When Push Comes to Shove
If you begin with a false premise (the Israel problem must be "solved" since the lack of a "solution" is harming American interests in the Muslim world) you will invariably arrive at a false conclusion (Israel must be strong-armed into doing your bidding, even if unfairly punishes the Jews and unfairly rewards Arabs, who have done nothing whatsoever to deserve it). Jeffrey Tobin explains how it works:
If there were any lingering doubts in the minds of Democrats who care about Israel that the president they helped elect has fundamentally altered American foreign policy to the Jewish state's disadvantage, they are now gone. The New York Times officially proclaimed the administration's changed attitude in a front-page story last week that ought to send chills down the spine of anyone who believed Barack Obama when he pledged in 2008 that he would be a loyal friend of Israel.
In the view of the paper's Washington correspondents, the moment that signaled what had already been apparent to anyone who was paying attention was the president's declaration at a Tuesday news conference that resolving the Middle East conflict was "a vital national security interest of the United States." Mr. Obama went on to state that the conflict is "costing us significantly in terms of blood and treasure," thus attempting to draw a link between Israel's attempts to defend itself with the safety of American troops who are fighting Islamist terrorists in Iraq and Afghanistan and elsewhere in the world. By claiming the Arab-Israeli conflict to be a "vital national security interest" that must be resolved, the "frustrated" Obama is making it clear that he will push hard to impose a solution on the parties.

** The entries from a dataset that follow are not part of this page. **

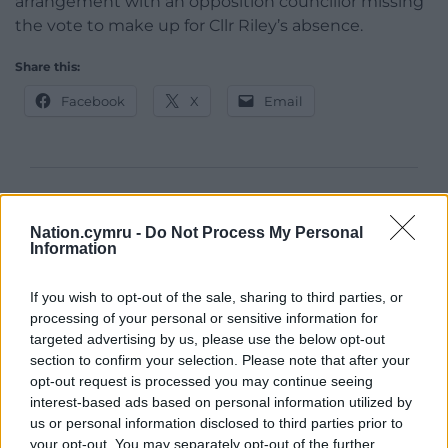
arrangement with an opposition councillor missing
the vote to make up for Cllr Riley’s absence.
Share this:
Facebook
X
Email
Support our Nation today
Nation.cymru -
Do Not Process My Personal
For the
price of a cup of coffee
a month you
Information
can help us create an independent, not-for-
profit, national news service for the people of
If you wish to opt-out of the sale, sharing to third parties, or
processing of your personal or sensitive information for
Wales,
by the people of Wales.
targeted advertising by us, please use the below opt-out
section to confirm your selection. Please note that after your
opt-out request is processed you may continue seeing
interest-based ads based on personal information utilized by
us or personal information disclosed to third parties prior to
your opt-out. You may separately opt-out of the further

The significance of this false argument is that it not only seeks to wrongly put the onus on Israel for the lack of a peace agreement but that it also now attempts to paint any Israeli refusal to accede to Obama's demands as a betrayal in which a selfish Israel is stabbing America in the back. The response from Obama to this will be, the Times predicts, "tougher policies toward Israel," since it is, in this view, ignoring America's interests and even costing American lives.
The problem with this policy is that the basic premise behind it is false. Islamists may hate Israel, but that is not why they are fighting the United States. They are fighting America because they rightly see the West and its culture, values, and belief in democracy as antithetical to their own beliefs and a threat to its survival and growth as they seek to impose their medieval system everywhere they can. Americans are not dying because Israelis want to live in Jerusalem or even the West Bank or even because there is an Israel. If Israel were to disappear tomorrow, that catastrophe would certainly be cheered in the Arab and Islamic world, but it would not end the wars in Iraq or Afghanistan, cause Iran to stop its nuclear program, or put al-Qaeda out of business. In fact, a defeat for a country allied with the United States would strengthen Iran and al-Qaeda.

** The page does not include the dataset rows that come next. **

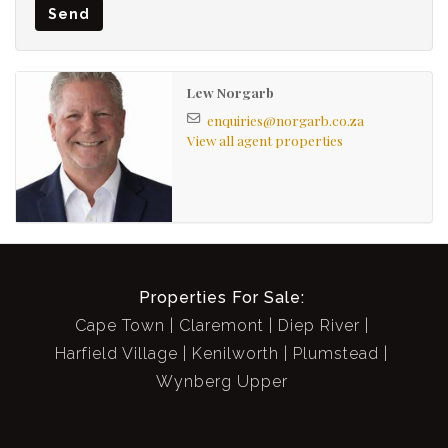
Separate laundry area (plumbed for 1) with BICS
Send
North Facing front verandah with mountain view
Sash windows & Shutters
Pretty garden + feature fountain
Lew Norgarb
Roof storage
enquiries@norgarb.co.za
View all agent properties
Garden Shed
Off-street parking for 2 behind remote gate
Good security
Properties For Sale:
Cape Town
Claremont
Diep River
Harfield Village
Kenilworth
Plumstead
Wynberg Upper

But undeterred by the facts and the experience of a generation of failed peace plans that have always foundered not on Israeli intransigence but rather on the absolute refusal of any Palestinian leader to put his signature on a document that will legitimize a Jewish state within any borders, Obama is pushing ahead...
Yes, because that's what he does--push ahead with one bad damn idea after another, with no end in sight.